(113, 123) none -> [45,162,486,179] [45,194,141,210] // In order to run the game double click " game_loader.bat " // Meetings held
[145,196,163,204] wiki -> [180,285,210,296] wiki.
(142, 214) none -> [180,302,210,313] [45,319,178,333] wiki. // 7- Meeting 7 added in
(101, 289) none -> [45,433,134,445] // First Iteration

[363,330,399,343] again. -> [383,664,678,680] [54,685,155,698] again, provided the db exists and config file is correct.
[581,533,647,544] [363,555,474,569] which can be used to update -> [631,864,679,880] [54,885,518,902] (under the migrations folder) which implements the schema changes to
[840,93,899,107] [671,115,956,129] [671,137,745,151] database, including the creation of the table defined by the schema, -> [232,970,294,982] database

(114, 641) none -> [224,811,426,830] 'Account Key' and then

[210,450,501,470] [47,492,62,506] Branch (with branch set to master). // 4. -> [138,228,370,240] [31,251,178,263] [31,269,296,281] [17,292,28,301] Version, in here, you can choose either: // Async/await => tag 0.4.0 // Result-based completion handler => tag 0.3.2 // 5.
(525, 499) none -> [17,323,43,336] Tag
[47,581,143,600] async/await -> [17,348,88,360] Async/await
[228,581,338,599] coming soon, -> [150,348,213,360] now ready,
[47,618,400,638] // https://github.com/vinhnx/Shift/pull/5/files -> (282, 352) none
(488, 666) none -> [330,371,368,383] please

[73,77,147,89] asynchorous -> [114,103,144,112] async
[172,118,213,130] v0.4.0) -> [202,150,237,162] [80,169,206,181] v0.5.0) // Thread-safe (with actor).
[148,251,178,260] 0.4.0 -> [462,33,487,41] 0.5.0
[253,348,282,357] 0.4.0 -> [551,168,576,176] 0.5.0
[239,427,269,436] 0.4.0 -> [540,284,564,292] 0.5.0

--------

*WHAT YOU ARE ASKED TO DO:* Output the material verbatim.

*FINISHED EXERCISE:*
(113, 123) none -> [45,162,486,179] [45,194,141,210] // In order to run the game double click " game_loader.bat " // Meetings held
[145,196,163,204] wiki -> [180,285,210,296] wiki.
(142, 214) none -> [180,302,210,313] [45,319,178,333] wiki. // 7- Meeting 7 added in
(101, 289) none -> [45,433,134,445] // First Iteration

[363,330,399,343] again. -> [383,664,678,680] [54,685,155,698] again, provided the db exists and config file is correct.
[581,533,647,544] [363,555,474,569] which can be used to update -> [631,864,679,880] [54,885,518,902] (under the migrations folder) which implements the schema changes to
[840,93,899,107] [671,115,956,129] [671,137,745,151] database, including the creation of the table defined by the schema, -> [232,970,294,982] database

(114, 641) none -> [224,811,426,830] 'Account Key' and then

[210,450,501,470] [47,492,62,506] Branch (with branch set to master). // 4. -> [138,228,370,240] [31,251,178,263] [31,269,296,281] [17,292,28,301] Version, in here, you can choose either: // Async/await => tag 0.4.0 // Result-based completion handler => tag 0.3.2 // 5.
(525, 499) none -> [17,323,43,336] Tag
[47,581,143,600] async/await -> [17,348,88,360] Async/await
[228,581,338,599] coming soon, -> [150,348,213,360] now ready,
[47,618,400,638] // https://github.com/vinhnx/Shift/pull/5/files -> (282, 352) none
(488, 666) none -> [330,371,368,383] please

[73,77,147,89] asynchorous -> [114,103,144,112] async
[172,118,213,130] v0.4.0) -> [202,150,237,162] [80,169,206,181] v0.5.0) // Thread-safe (with actor).
[148,251,178,260] 0.4.0 -> [462,33,487,41] 0.5.0
[253,348,282,357] 0.4.0 -> [551,168,576,176] 0.5.0
[239,427,269,436] 0.4.0 -> [540,284,564,292] 0.5.0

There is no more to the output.